• GIVEN PROBLEM: Summarize the article about George Insley in two sentences.

• SUPPLIED TEXT:
Knight of the Air
Former Wycliffe pilot awarded France’s highest tribute
What do General Dwight Eisenhower, Conductor Zubin Mehta and former Wycliffe pilot George Insley have in common? All have been recognized by France with her highest award for meritorious service: the Légion d’Honneur.
In July 2009, three Oregon (USA) veterans of World War II, who all played a part in the liberation of France from the Nazis, were accorded recognition of their contribution in a ceremony led by French Consul General Pierre-Francois Mourier. George Insley, 87, was one of the three.
George lives today with his wife, Jeanne, in Roseburg, Oregon. They reside in the house in which he was born back in 1922. Recently we had a chance to sit down with George in his home and find out a bit more – about his service as a B-24 bomber pilot during the war, and about his work supporting the cause of Bible translation as a Wycliffe pilot. Here are excerpts from that conversation.
George, where and when did you receive your first training as a pilot?
I had enlisted in January, 1942, just a month after Pearl Harbor. I always wanted to be a pilot, so I had to enlist before I could be sent to pilot training. I was able to apply for the Aviation Cadet program. I had only been in an airplane once before that, for a flight around the field.
Describe what it meant to you, receiving the Légion d’Honneur from the French government.
I was surprised. I wasn’t expecting any awards.
Why do you think the French government selected you for this honor?
France was expressing their appreciation for being liberated from the tyranny of the Nazis. I was only one person of thousands who could have been selected for this honor. My whole crew and many other crews could have been selected, but so many of them are now deceased. At the award ceremony the other two veterans were foot soldiers who fought their way across France and Europe.
At one critical point during your service, you committed your life to Jesus Christ. Tell us about that.
I had actually accepted the Lord when I was in a desperate situation that was coming up. I was called to fly and I came in (to the briefing room) and I saw this ribbon on the map, going out from our base and going up to Berlin and back again. This was a long flight, and the forecast was for freezing rain all across Europe. The American forces had never bombed Berlin up to that time. I had had only about 2 or 3 missions before this, and I was frightened. So I said to the Lord, “Lord, I need a little more help.” I went out and fell on my knees and talked to the Lord about this. He gave me assurance, and I accepted Him at that time. So He took away my fears and gave me peace as I flew the rest of my missions. Although I was in some pretty serious flights, I was never afraid of making the flights after that, or fear of death. That was my assurance, from then on, that He was with me. I made the decision to follow Him from then on.

(Data excerpts)

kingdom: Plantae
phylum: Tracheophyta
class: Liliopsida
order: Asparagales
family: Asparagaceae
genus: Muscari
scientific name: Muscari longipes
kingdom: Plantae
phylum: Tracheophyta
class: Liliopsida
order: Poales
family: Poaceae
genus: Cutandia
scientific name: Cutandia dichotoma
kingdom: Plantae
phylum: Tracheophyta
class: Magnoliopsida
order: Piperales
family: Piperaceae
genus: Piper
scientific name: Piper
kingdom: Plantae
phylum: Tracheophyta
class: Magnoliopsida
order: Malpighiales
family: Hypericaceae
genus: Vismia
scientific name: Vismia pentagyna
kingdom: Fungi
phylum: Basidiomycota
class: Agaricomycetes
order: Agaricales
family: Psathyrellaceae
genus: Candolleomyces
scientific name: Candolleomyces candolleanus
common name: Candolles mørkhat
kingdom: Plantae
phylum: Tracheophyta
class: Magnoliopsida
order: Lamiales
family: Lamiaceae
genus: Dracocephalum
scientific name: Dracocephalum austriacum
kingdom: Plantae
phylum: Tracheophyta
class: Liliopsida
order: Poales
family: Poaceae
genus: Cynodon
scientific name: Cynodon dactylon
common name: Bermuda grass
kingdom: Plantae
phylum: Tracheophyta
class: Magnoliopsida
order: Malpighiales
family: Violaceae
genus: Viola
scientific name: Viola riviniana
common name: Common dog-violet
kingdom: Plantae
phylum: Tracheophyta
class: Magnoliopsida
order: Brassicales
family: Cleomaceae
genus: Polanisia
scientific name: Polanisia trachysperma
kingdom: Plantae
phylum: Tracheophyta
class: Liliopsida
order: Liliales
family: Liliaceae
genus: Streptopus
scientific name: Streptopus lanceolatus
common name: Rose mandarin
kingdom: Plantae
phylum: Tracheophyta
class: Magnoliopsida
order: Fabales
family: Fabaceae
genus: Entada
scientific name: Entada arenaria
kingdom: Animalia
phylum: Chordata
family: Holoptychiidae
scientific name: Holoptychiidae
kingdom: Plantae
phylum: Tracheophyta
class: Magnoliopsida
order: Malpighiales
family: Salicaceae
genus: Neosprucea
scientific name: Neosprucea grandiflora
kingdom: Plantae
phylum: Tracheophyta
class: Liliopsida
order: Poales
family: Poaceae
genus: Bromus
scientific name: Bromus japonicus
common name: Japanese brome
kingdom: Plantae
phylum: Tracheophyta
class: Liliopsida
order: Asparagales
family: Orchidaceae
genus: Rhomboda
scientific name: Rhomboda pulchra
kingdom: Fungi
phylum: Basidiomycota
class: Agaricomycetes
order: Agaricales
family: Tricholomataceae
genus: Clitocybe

• FULL ANSWER: George Insley, a former Wycliffe pilot who flew B-24 bombers in World War II, was one of three Oregon veterans honored in July 2009 with France's Légion d'Honneur for their part in liberating France from the Nazis. Speaking at his Roseburg home, he recalls enlisting in 1942 to become a pilot, says the award surprised him and that he was only one of thousands who could have been chosen, and describes committing his life to Jesus Christ before a frightening mission to Berlin, after which he no longer feared flying or death.